Luxury hotel wants to dump Trump name
WASHINGTON - Owners of the Trump International Hotel in Panama are working to strip President Donald Trump's name from the 70-story building and fire the hotel management company run by Trump's family. The property once paid at least $32 million to associate with Trump.
The uprising by Panama hotel owners -- following news that Trump was effectively being paid to end a similar management contract for the Trump Soho hotel in New York -- points to continued struggles for the Trump brand outside strongholds like Mar-a-Lago in Florida and the Trump Hotel in Washington.
The Trump Organization acknowledged to The Associated Press the effort to change management and remove the company's brand from the Trump Ocean Club International Hotel and Tower Panama. The company said it believed the move was a contract violation.
"Not only do we have a valid, binding and enforceable long-term management agreement, but any suggestion that the hotel is not performing up to expectations is belied by the actual facts," the Trump Organization said in a statement.
Located on Panama City's waterfront, the Trump hotel is within a 70-story tower in the shape of a wind-filled sail. Despite lavish amenities -- visitors can sip drinks next to a 65th-floor edgeless pool that appears to float above the ocean -- it has struggled with poor occupancy.
"I bought there because I thought Trump's name made it a safe investment," said Al Monstavicius, a retired Nevada doctor who owns a penthouse hotel unit in the Panama project. "But Latinos are a real problem for him in Panama."
Before the bulks sale of previously unsold units until earlier this year, the owners of the remaining units in the 369-room condominium hotel lacked the votes to control its management. In August, investment firm Ithaca Capital Partners of Miami, Florida, paid the Panama project's struggling developer an undisclosed sum for the property's restaurants, conference center and 202 long-unsold condo hotel units, giving Ithaca a singlehanded majority of the hotel owners' votes.

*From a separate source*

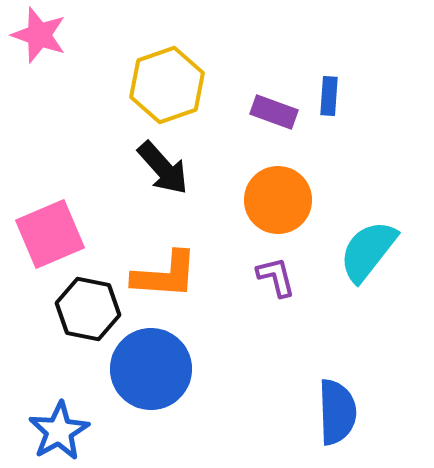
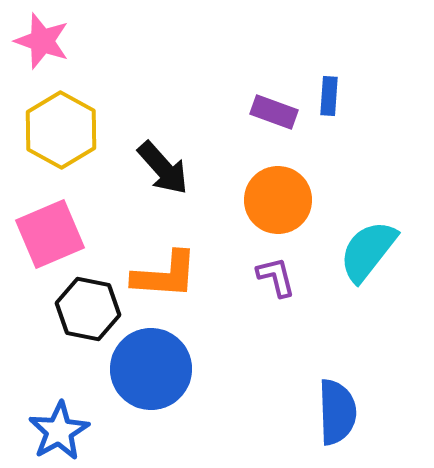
pink star: moved 3 px right, 6 px down
yellow hexagon: moved 106 px left, 45 px down; rotated 12 degrees counterclockwise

At the time of the purchase, Ithaca's managing director, Orestes Fintiklis, said his firm looked forward to working with both the other unit owners and Trump's management team. At an owners meeting in October, however, Ithaca's representatives proposed removing the Trump Organization's directors from the hotel board and sending a notice of default to Trump, the first step in terminating Trump's relationship with the property.
Ithaca did not respond to emails last week and Monday, and there is no public listing for the company or its managing director. No one voted against Ithaca's proposal, according to three people who were present or voted by proxy.
"They were given 30 days to cure," said Jeffrey Rabiea, a New York businessman who owns three units in the building. It was unclear whether owners sent Trump a formal default notice. Rabiea said Ithaca and the owners were already searching for a new hotel operator to run the property under a different brand.
Monstavicius, who said occupancy in his penthouse hotel suite has been running at only 30 percent in recent months, praised the move to oust Trump.
"It can't get any worse," said Monstavicius.
Both men, along with another owner who spoke to AP on condition of anonymity over litigation concerns, said that their units were not profitable with occupancy rates too low even to cover the cost of their units' maintenance.
Owners of apartments and hotel units at the Panama property have previously complained about problems with Trump's management. The AP reported in October 2015 - when Trump was a candidate for president - that owners of apartments in the building had revolted over alleged mismanagement, firing Trump's manager from the building's overall board of directors.
Trump responded with an arbitration demand for millions of dollars in damages, but the claim was ultimately settled and Trump remained manager of the hotel component of the tower.
Trump's company at the time threatened to sue the AP over its coverage, saying the reporting had damaged Trump's business interests. No lawsuit was ever filed, and Trump never identified or alleged factual errors in AP's coverage.
The termination would mark a new setback for the Trump family's hotel business, which already lacked the scale of major international chains catering to business travelers. The family announced two new hotel brands after the presidential election - Scion and American Idea - and said it has already signed dozens of letters of intent with prospective licensees, but tangible progress in the form of permits and construction has been scarce.